=== Exercise brief ===
Rewrite every line of the listing below as a numbered list, leaving out any blank lines.

=== Records contained in a dataset ===
━━━━

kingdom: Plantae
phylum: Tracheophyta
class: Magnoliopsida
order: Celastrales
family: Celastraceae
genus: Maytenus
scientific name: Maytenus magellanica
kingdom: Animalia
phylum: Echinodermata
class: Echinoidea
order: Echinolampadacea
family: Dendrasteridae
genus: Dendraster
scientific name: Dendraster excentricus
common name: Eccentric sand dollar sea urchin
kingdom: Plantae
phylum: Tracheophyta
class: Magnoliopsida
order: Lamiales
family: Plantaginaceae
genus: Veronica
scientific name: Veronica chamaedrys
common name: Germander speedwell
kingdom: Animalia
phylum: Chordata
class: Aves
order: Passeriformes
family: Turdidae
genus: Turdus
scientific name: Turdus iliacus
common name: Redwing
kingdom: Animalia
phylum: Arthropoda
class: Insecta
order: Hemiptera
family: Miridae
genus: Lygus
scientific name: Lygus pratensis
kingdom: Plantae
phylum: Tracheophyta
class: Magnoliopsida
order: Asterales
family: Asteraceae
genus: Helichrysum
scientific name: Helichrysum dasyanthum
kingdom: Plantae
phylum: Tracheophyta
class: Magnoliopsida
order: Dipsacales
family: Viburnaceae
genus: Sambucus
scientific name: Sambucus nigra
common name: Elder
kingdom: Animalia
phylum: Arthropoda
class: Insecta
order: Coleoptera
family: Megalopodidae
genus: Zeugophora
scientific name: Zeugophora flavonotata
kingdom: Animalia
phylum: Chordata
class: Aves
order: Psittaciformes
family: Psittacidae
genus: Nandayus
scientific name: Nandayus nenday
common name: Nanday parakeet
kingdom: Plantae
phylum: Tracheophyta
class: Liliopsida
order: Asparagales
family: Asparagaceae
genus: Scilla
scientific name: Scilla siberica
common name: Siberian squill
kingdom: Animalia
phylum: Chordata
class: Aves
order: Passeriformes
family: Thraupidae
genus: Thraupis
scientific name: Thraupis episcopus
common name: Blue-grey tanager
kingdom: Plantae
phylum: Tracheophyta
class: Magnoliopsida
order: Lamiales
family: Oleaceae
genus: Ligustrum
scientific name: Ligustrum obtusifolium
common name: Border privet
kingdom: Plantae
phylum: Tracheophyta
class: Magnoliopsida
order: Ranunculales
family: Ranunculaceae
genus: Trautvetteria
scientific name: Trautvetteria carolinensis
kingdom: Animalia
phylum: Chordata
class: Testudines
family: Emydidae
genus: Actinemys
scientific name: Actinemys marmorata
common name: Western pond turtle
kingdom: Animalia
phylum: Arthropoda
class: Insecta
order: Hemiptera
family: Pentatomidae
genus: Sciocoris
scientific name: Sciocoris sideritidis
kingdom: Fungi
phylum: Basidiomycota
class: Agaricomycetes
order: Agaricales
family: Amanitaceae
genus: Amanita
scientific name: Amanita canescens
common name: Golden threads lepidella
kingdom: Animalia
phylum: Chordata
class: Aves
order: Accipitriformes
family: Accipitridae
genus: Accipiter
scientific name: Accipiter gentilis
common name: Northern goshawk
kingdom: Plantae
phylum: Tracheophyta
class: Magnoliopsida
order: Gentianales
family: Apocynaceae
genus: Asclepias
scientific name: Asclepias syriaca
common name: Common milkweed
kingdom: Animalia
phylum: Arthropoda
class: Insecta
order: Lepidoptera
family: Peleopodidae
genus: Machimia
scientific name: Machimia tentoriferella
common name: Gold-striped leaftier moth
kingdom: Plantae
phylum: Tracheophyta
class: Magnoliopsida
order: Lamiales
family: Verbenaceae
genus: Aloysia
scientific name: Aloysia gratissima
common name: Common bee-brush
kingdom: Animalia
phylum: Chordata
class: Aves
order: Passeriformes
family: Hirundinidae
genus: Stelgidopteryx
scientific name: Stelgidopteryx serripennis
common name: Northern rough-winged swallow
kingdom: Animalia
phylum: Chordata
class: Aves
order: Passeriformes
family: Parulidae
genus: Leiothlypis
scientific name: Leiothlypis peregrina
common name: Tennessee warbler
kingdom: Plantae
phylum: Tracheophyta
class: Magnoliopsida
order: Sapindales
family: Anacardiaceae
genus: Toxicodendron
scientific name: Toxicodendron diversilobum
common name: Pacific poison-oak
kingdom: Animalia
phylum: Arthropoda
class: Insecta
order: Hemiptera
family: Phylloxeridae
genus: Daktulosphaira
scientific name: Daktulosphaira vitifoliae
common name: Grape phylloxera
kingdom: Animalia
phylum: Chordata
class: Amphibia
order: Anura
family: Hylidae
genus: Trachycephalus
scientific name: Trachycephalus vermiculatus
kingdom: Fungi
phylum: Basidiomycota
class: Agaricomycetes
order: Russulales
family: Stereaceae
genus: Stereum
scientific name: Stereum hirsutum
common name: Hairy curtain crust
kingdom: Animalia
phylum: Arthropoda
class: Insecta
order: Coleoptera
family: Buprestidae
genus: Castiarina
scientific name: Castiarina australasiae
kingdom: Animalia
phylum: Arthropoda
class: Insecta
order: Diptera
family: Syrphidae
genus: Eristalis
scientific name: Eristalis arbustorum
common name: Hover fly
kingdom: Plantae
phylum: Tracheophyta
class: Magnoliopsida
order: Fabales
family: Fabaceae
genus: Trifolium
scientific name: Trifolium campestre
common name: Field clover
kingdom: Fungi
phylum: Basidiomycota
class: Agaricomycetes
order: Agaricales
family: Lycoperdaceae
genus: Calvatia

━━━━

=== Reply ===
1. kingdom: Plantae
2. phylum: Tracheophyta
3. class: Magnoliopsida
4. order: Celastrales
5. family: Celastraceae
6. genus: Maytenus
7. scientific name: Maytenus magellanica
8. kingdom: Animalia
9. phylum: Echinodermata
10. class: Echinoidea
11. order: Echinolampadacea
12. family: Dendrasteridae
13. genus: Dendraster
14. scientific name: Dendraster excentricus
15. common name: Eccentric sand dollar sea urchin
16. kingdom: Plantae
17. phylum: Tracheophyta
18. class: Magnoliopsida
19. order: Lamiales
20. family: Plantaginaceae
21. genus: Veronica
22. scientific name: Veronica chamaedrys
23. common name: Germander speedwell
24. kingdom: Animalia
25. phylum: Chordata
26. class: Aves
27. order: Passeriformes
28. family: Turdidae
29. genus: Turdus
30. scientific name: Turdus iliacus
31. common name: Redwing
32. kingdom: Animalia
33. phylum: Arthropoda
34. class: Insecta
35. order: Hemiptera
36. family: Miridae
37. genus: Lygus
38. scientific name: Lygus pratensis
39. kingdom: Plantae
40. phylum: Tracheophyta
41. class: Magnoliopsida
42. order: Asterales
43. family: Asteraceae
44. genus: Helichrysum
45. scientific name: Helichrysum dasyanthum
46. kingdom: Plantae
47. phylum: Tracheophyta
48. class: Magnoliopsida
49. order: Dipsacales
50. family: Viburnaceae
51. genus: Sambucus
52. scientific name: Sambucus nigra
53. common name: Elder
54. kingdom: Animalia
55. phylum: Arthropoda
56. class: Insecta
57. order: Coleoptera
58. family: Megalopodidae
59. genus: Zeugophora
60. scientific name: Zeugophora flavonotata
61. kingdom: Animalia
62. phylum: Chordata
63. class: Aves
64. order: Psittaciformes
65. family: Psittacidae
66. genus: Nandayus
67. scientific name: Nandayus nenday
68. common name: Nanday parakeet
69. kingdom: Plantae
70. phylum: Tracheophyta
71. class: Liliopsida
72. order: Asparagales
73. family: Asparagaceae
74. genus: Scilla
75. scientific name: Scilla siberica
76. common name: Siberian squill
77. kingdom: Animalia
78. phylum: Chordata
79. class: Aves
80. order: Passeriformes
81. family: Thraupidae
82. genus: Thraupis
83. scientific name: Thraupis episcopus
84. common name: Blue-grey tanager
85. kingdom: Plantae
86. phylum: Tracheophyta
87. class: Magnoliopsida
88. order: Lamiales
89. family: Oleaceae
90. genus: Ligustrum
91. scientific name: Ligustrum obtusifolium
92. common name: Border privet
93. kingdom: Plantae
94. phylum: Tracheophyta
95. class: Magnoliopsida
96. order: Ranunculales
97. family: Ranunculaceae
98. genus: Trautvetteria
99. scientific name: Trautvetteria carolinensis
100. kingdom: Animalia
101. phylum: Chordata
102. class: Testudines
103. family: Emydidae
104. genus: Actinemys
105. scientific name: Actinemys marmorata
106. common name: Western pond turtle
107. kingdom: Animalia
108. phylum: Arthropoda
109. class: Insecta
110. order: Hemiptera
111. family: Pentatomidae
112. genus: Sciocoris
113. scientific name: Sciocoris sideritidis
114. kingdom: Fungi
115. phylum: Basidiomycota
116. class: Agaricomycetes
117. order: Agaricales
118. family: Amanitaceae
119. genus: Amanita
120. scientific name: Amanita canescens
121. common name: Golden threads lepidella
122. kingdom: Animalia
123. phylum: Chordata
124. class: Aves
125. order: Accipitriformes
126. family: Accipitridae
127. genus: Accipiter
128. scientific name: Accipiter gentilis
129. common name: Northern goshawk
130. kingdom: Plantae
131. phylum: Tracheophyta
132. class: Magnoliopsida
133. order: Gentianales
134. family: Apocynaceae
135. genus: Asclepias
136. scientific name: Asclepias syriaca
137. common name: Common milkweed
138. kingdom: Animalia
139. phylum: Arthropoda
140. class: Insecta
141. order: Lepidoptera
142. family: Peleopodidae
143. genus: Machimia
144. scientific name: Machimia tentoriferella
145. common name: Gold-striped leaftier moth
146. kingdom: Plantae
147. phylum: Tracheophyta
148. class: Magnoliopsida
149. order: Lamiales
150. family: Verbenaceae
151. genus: Aloysia
152. scientific name: Aloysia gratissima
153. common name: Common bee-brush
154. kingdom: Animalia
155. phylum: Chordata
156. class: Aves
157. order: Passeriformes
158. family: Hirundinidae
159. genus: Stelgidopteryx
160. scientific name: Stelgidopteryx serripennis
161. common name: Northern rough-winged swallow
162. kingdom: Animalia
163. phylum: Chordata
164. class: Aves
165. order: Passeriformes
166. family: Parulidae
167. genus: Leiothlypis
168. scientific name: Leiothlypis peregrina
169. common name: Tennessee warbler
170. kingdom: Plantae
171. phylum: Tracheophyta
172. class: Magnoliopsida
173. order: Sapindales
174. family: Anacardiaceae
175. genus: Toxicodendron
176. scientific name: Toxicodendron diversilobum
177. common name: Pacific poison-oak
178. kingdom: Animalia
179. phylum: Arthropoda
180. class: Insecta
181. order: Hemiptera
182. family: Phylloxeridae
183. genus: Daktulosphaira
184. scientific name: Daktulosphaira vitifoliae
185. common name: Grape phylloxera
186. kingdom: Animalia
187. phylum: Chordata
188. class: Amphibia
189. order: Anura
190. family: Hylidae
191. genus: Trachycephalus
192. scientific name: Trachycephalus vermiculatus
193. kingdom: Fungi
194. phylum: Basidiomycota
195. class: Agaricomycetes
196. order: Russulales
197. family: Stereaceae
198. genus: Stereum
199. scientific name: Stereum hirsutum
200. common name: Hairy curtain crust
201. kingdom: Animalia
202. phylum: Arthropoda
203. class: Insecta
204. order: Coleoptera
205. family: Buprestidae
206. genus: Castiarina
207. scientific name: Castiarina australasiae
208. kingdom: Animalia
209. phylum: Arthropoda
210. class: Insecta
211. order: Diptera
212. family: Syrphidae
213. genus: Eristalis
214. scientific name: Eristalis arbustorum
215. common name: Hover fly
216. kingdom: Plantae
217. phylum: Tracheophyta
218. class: Magnoliopsida
219. order: Fabales
220. family: Fabaceae
221. genus: Trifolium
222. scientific name: Trifolium campestre
223. common name: Field clover
224. kingdom: Fungi
225. phylum: Basidiomycota
226. class: Agaricomycetes
227. order: Agaricales
228. family: Lycoperdaceae
229. genus: Calvatia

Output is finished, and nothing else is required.